Frauen und Männer erleben Krankheiten oft unterschiedlich. Dennoch werden medizinische Studien meist an Männern durchgeführt, was bei Frauen zu schwerwiegenderen Nebenwirkungen führen kann. Die Gendermedizin beschäftigt sich genau mit diesen geschlechtsspezifischen Unterschieden in der Prävention, Diagnose und Therapie von Krankheiten.
Unterschiede bei Symptomen und Behandlung
Ein prägnantes Beispiel für das Ungleichgewicht in der medizinischen Versorgung von Frauen gegenüber Männern kommt aus der Herz–Kreislauf–Forschung: Bei Verdacht auf Herzinfarkt zögern Frauen oft, für sich selbst den Notarzt zu rufen, während sie dies für ihren Partner schnell tun würden. Polnische Studien aus dem Jahr 2019 haben gezeigt, dass Frauen oft familiären Verpflichtungen den Vorrang geben, was auf mangelnde Aufklärung zurückzuführen ist. Zudem haben Frauen oft andere Symptome als Männer, was die eigene Diagnose erschwert: Statt der typischen Schmerzen im Arm und dem Stechen in der Brust leiden Frauen meistens unter Rückenschmerzen und Übelkeit.
Ein weiteres Problem ist die Wirkung von Medikamenten. So wurde etwa das Schlafmittel Zolpidem lange Zeit ohne geschlechtsspezifische Anpassung verschrieben.

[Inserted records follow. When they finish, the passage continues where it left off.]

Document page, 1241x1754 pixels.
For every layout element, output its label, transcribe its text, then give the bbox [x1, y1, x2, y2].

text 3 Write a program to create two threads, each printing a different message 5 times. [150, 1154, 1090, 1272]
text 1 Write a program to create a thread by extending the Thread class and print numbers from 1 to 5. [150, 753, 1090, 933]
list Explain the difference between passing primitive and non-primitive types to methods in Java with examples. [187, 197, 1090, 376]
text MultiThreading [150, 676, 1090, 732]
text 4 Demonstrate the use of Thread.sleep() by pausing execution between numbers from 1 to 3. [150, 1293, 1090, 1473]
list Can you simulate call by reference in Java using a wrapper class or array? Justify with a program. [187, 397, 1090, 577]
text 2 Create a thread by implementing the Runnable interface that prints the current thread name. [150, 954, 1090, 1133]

Eine Studie der US–Arzneibehörde FDA aus dem Jahr 2013 zeigt jedoch, dass Frauen den Wirkstoff langsamer abbauen und deshalb häufiger unter Müdigkeit leiden.
Aber auch Herz–Kreislauf–Medikamente wie ACE–Hemmer verursachen bei Frauen häufiger Reizhusten als Nebenwirkung, während Diuretika zur Behandlung von Bluthochdruck bei Frauen oft zu Muskelschwäche und Herzrhythmusstörungen führen können. Betablocker müssen bei Frauen in der Regel zudem niedriger dosiert werden.
Gender Health Gap: Eine lange ignorierte Tatsache
In der Vergangenheit galten Frauen aufgrund hormoneller Schwankungen als zu komplex für Studien. Dosierungen und Behandlungsmethoden basieren daher meist auf Daten von Männern. Der Deutsche Ärztinnenbund e.V. (DÄB) weist darauf hin, dass Gendermedizin in der medizinischen Ausbildung noch nicht ausreichend verankert ist.
Obwohl anerkannt ist, dass Genderaspekte in die medizinische Lehre integriert werden müssen, zeigt eine Umfrage des DÄB aus dem Jahr 2016, dass dies noch nicht ausreichend geschieht. Demnach wurden nur an fünf Fakultäten gendersensible Inhalte in der Kardiologie und der klinischen Pharmakologie gelehrt, darunter in der Berliner Charité. Einige Fakultäten haben jedoch Massnahmen ergriffen. So werden seit Anfang 2024 an der Universität Magdeburg diese Unterschiede auch in der universitären Lehre und klinischen Versorgung berücksichtigt, um das Fach Geschlechtersensible Medizin aufzubauen.
Bessere Versorgung durch Gendermedizin
Aber nicht nur Frauen, sondern auch Männer profitieren von dieser Forschung. Denn dadurch wird eine differenzierte und individuell angepasste medizinische Versorgung ermöglicht. Auch für andere spezifische Unterschiede wie bei Trans–Personen oder intersexuellen Menschen soll dies in Zukunft zu besseren Behandlungsergebnissen führen.